Libby had chosen not to attend the coroner’s court but made a statement by video about what she had witnessed. Months later, when she learned the vehicle had been completely exonerated from blame, she was furious. She knew what she had seen. The car had the opportunity to avoid those pedestrians, but it chose to put its Passenger first.
Her phone calls, letters, and emails to the courts were ignored, and each time she posted about it on social media or message boards, they had been swiftly deleted. Eventually she had little choice but to give up. Then when it was announced that Level Five cars were to become mandatory on all British roads, she lent her support to petitions, marches, and demonstrations. But they too had all been for nothing.
Watching the footage for the first time didn’t bring back any forgotten memories for Libby. Not a single one had left her in the intervening years.
> Matthew reached into his briefcase and removed a packet of tissues, passing it to her. She nodded her thanks and dabbed at her eyes. She felt the warmth of his hand through her blouse as it momentarily rested on her shoulder.
“I remember that case,” said Muriel. “Terribly, terribly sad. Three members of the same family wiped out, just like that.”
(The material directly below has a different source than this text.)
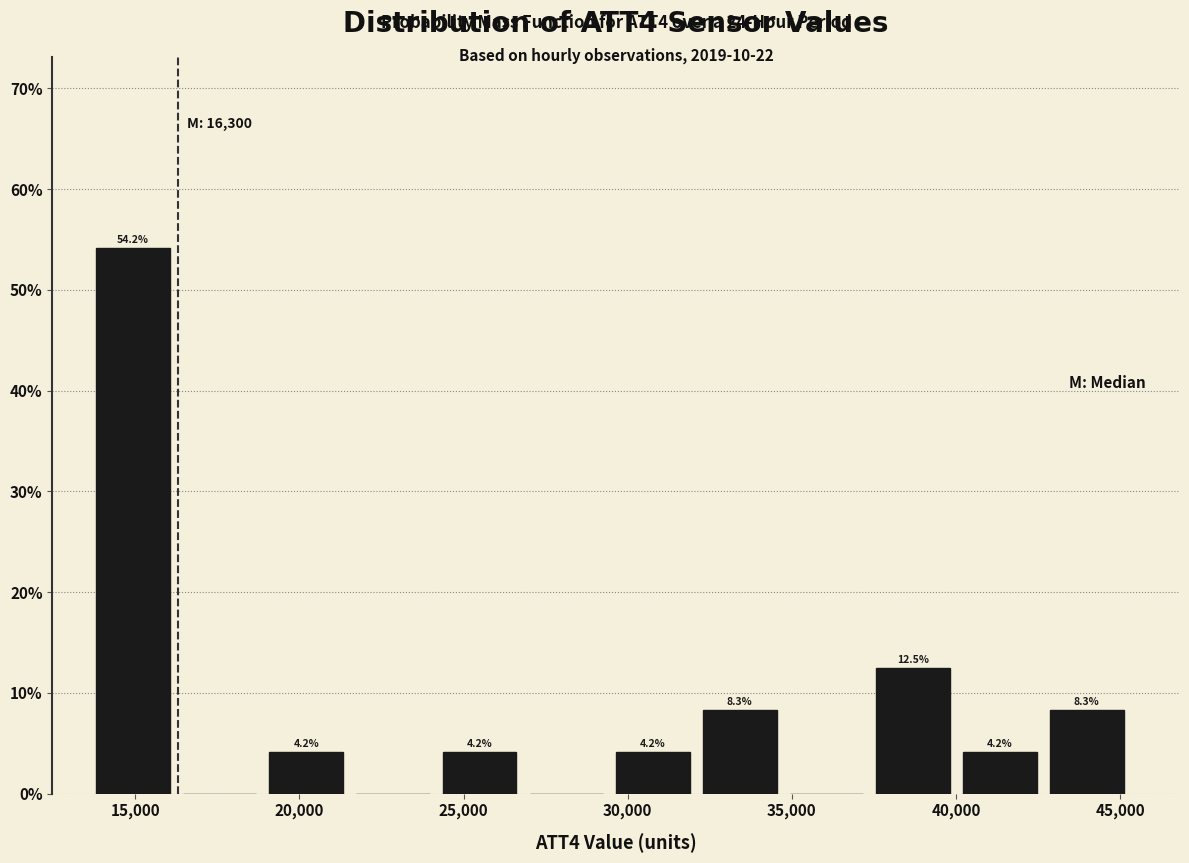

Which range on the x-axis has the tallest bar?

14000 to 16500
“And all because they were too busy gossiping to watch where they were going,” said Jack.
“That car had time to avoid them,” Libby replied firmly.
“That’s not what the evidence suggested,” Jack replied.
“I was there; you were not.”
“Well, I think that explains your disrespect for our process, Miss Dixon. With your bias, you should never have been allowed on this jury. If it were up to me, you’d be out of here.”
The Hacker began to speak. “I think someone might disagree with you on that point.”
“Who?”
“Jude Harrison. Because in the next hour, his life will depend on Libby’s inclusion in this process.”
CHAPTER 27
SHABANA KHARTRI
Shabana craned her neck to look out from the car’s window to get her bearings. But the roads were as unfamiliar to her now as the day she first arrived in the country.
For almost half her life, her entire world had been limited to where she could walk. Even the hospital where she had given birth to her last child was in walking distance of her home. She knew this because when the maternity ward released them, her husband, Vihaan, had driven the baby home by car and ordered her to make her own way back on foot.
Now, all that Shabana knew for certain was that wherever this taxi was taking her, she was not going alone. And the longer everyone travelled, the more frightened they were becoming. Not long earlier, a loud noise inside the car distracted her. It was like a banging followed by screams. Her head turned to see where it was coming from before she realised it was happening on the television. The screen once filled by the woman wearing a hijab now contained a blazing object, and other people in their cars were crying. They were making her anxious.